Aufgabenstellung -> Geben Sie den Bericht vom Ostsporn der Roten Platte vollständig und wortgetreu wieder.

Vorliegender Auszug ->
Zapfenfieber ( am Ostsporn der Roten Platte)

November 99:

Trotz allmählich schwer werdender Beine stapfe ich doch zügig weiter über das braune Mergelgeröll und wähle eine direkte Linie hinauf ins oberste Langkar. Oft schon habe ich mich hier oben, nach gut 2 Stunden Fußweg, gerne vom Anblick der greifbar nahen Plattenschüsse der Freispitz – Südwand zu einem kleinen Halt verleiten lassen, um den Verlauf der Kletterrouten nachzuvollziehen oder jungfräuliche Felszonen zu imaginären Routenlinien zu verbinden. Obwohl das klare Spätherbstlicht der Rätkalkflucht heute ein besonders anziehendes Aussehen verleiht, gönne ich mir diesmal keinen Halt, denn mich treibt die Neugier vorwärts: „Von wem stammen die gefrorenen Fußspuren im Zustiegsweg und warum ist hier oben kein Mensch zu sehen“?

Bereitgestellte Daten ->

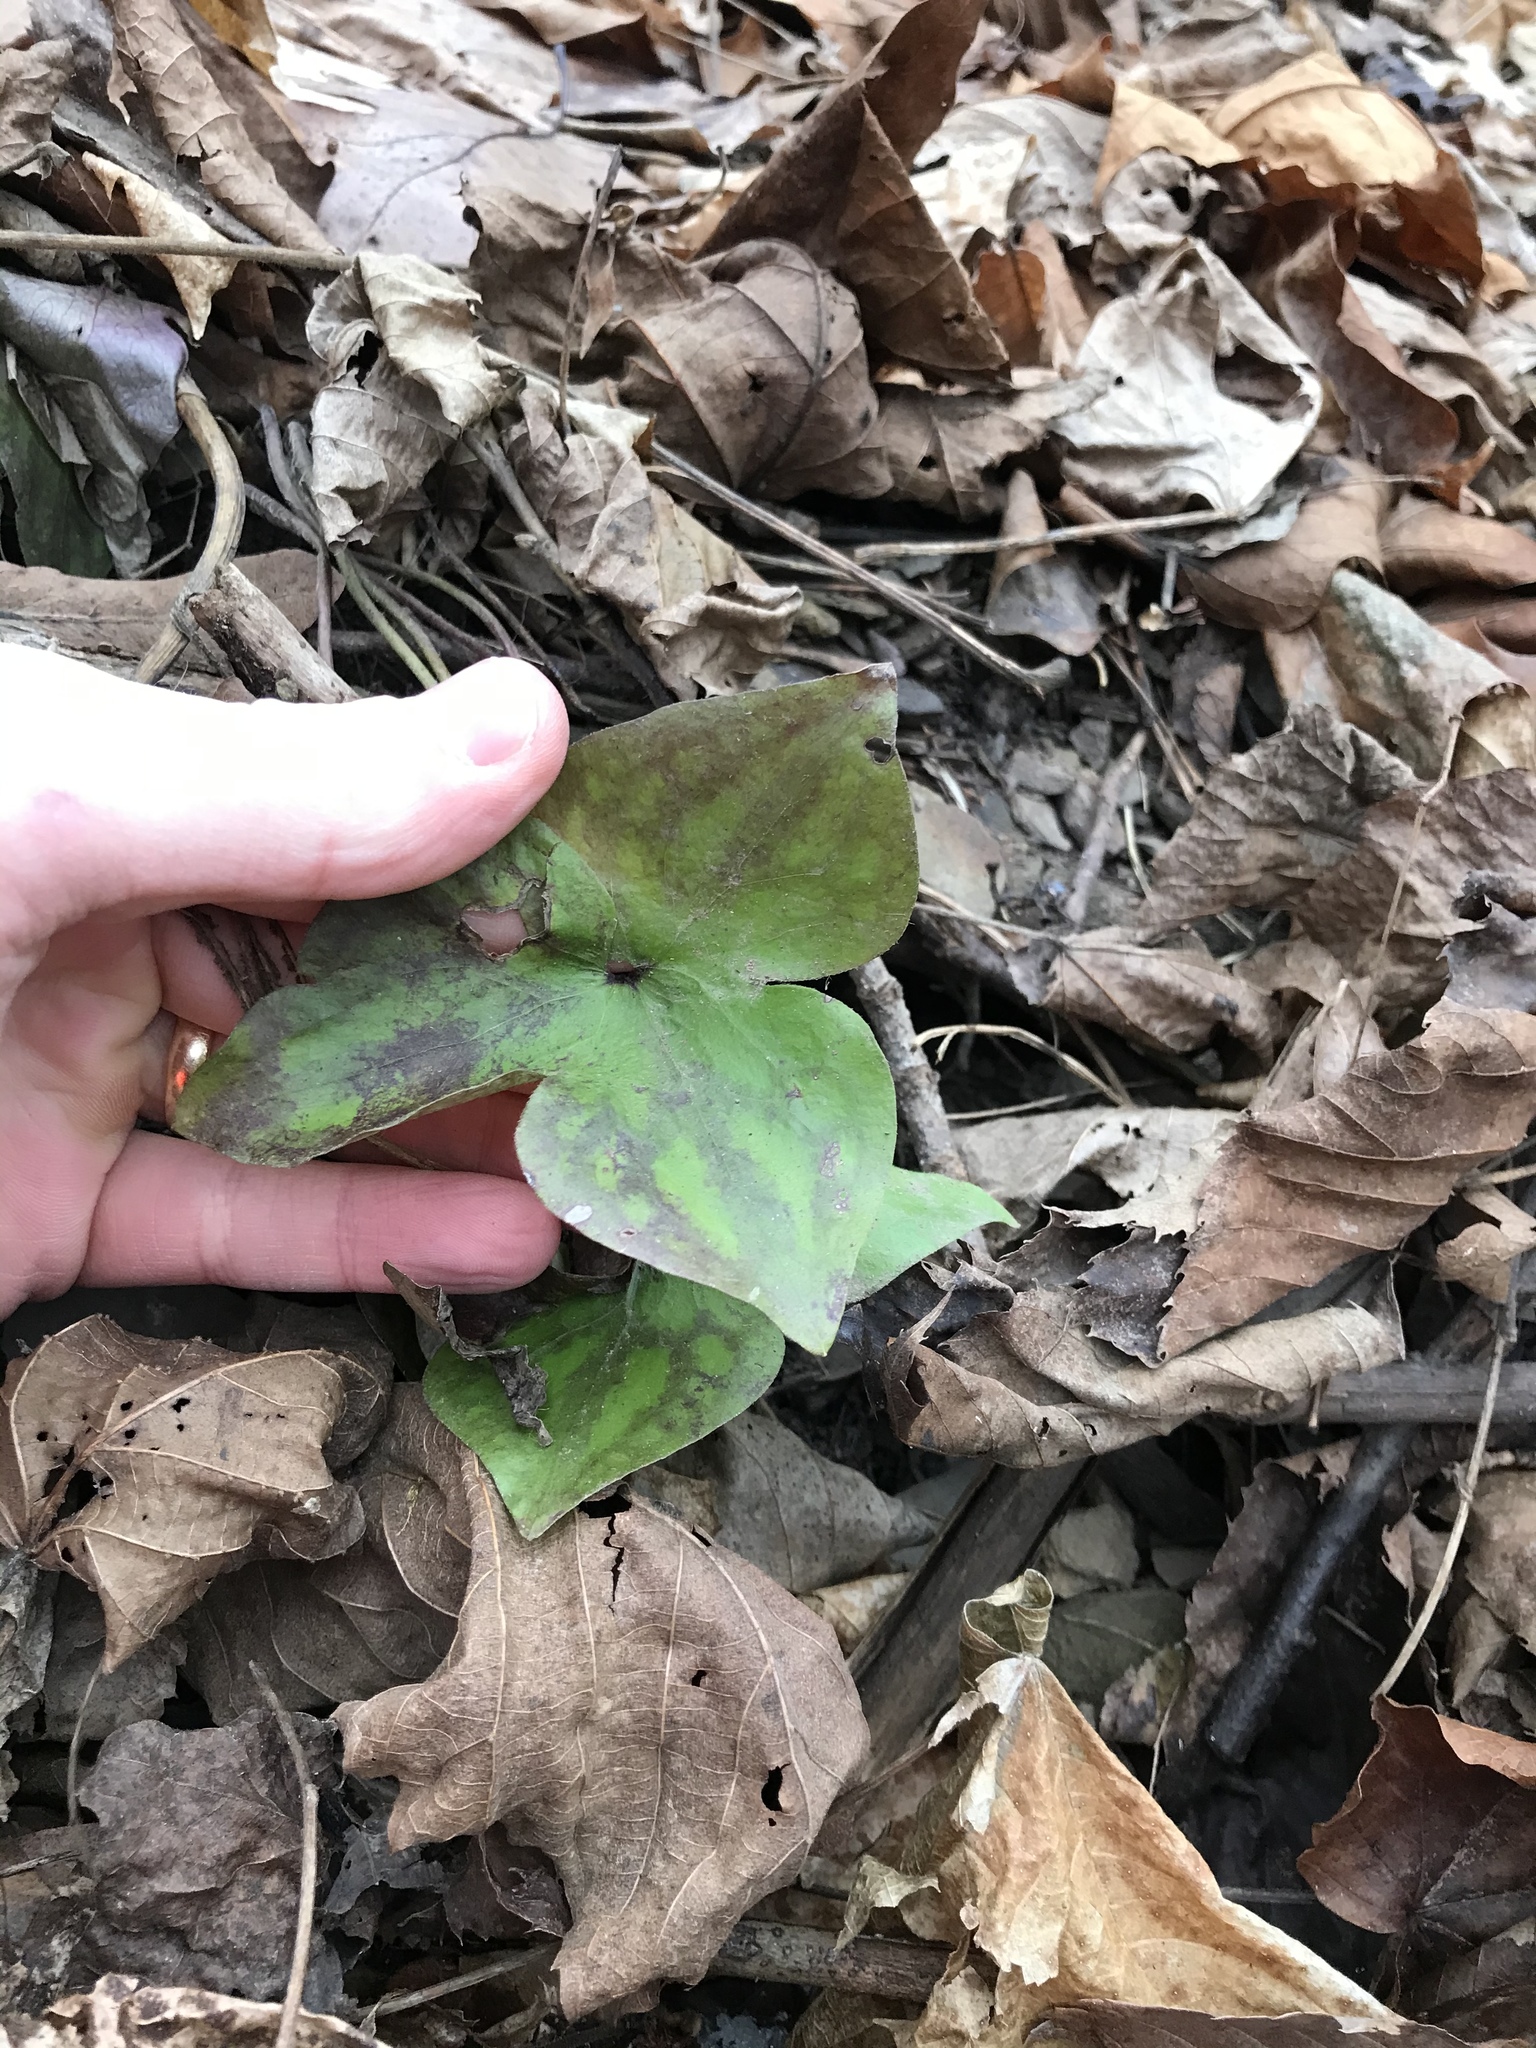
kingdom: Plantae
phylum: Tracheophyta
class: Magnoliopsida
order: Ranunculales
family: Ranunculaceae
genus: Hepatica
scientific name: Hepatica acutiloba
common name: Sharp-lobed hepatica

Ergebnis ->
Zapfenfieber ( am Ostsporn der Roten Platte)

November 99:

Trotz allmählich schwer werdender Beine stapfe ich doch zügig weiter über das braune Mergelgeröll und wähle eine direkte Linie hinauf ins oberste Langkar. Oft schon habe ich mich hier oben, nach gut 2 Stunden Fußweg, gerne vom Anblick der greifbar nahen Plattenschüsse der Freispitz – Südwand zu einem kleinen Halt verleiten lassen, um den Verlauf der Kletterrouten nachzuvollziehen oder jungfräuliche Felszonen zu imaginären Routenlinien zu verbinden. Obwohl das klare Spätherbstlicht der Rätkalkflucht heute ein besonders anziehendes Aussehen verleiht, gönne ich mir diesmal keinen Halt, denn mich treibt die Neugier vorwärts: „Von wem stammen die gefrorenen Fußspuren im Zustiegsweg und warum ist hier oben kein Mensch zu sehen“?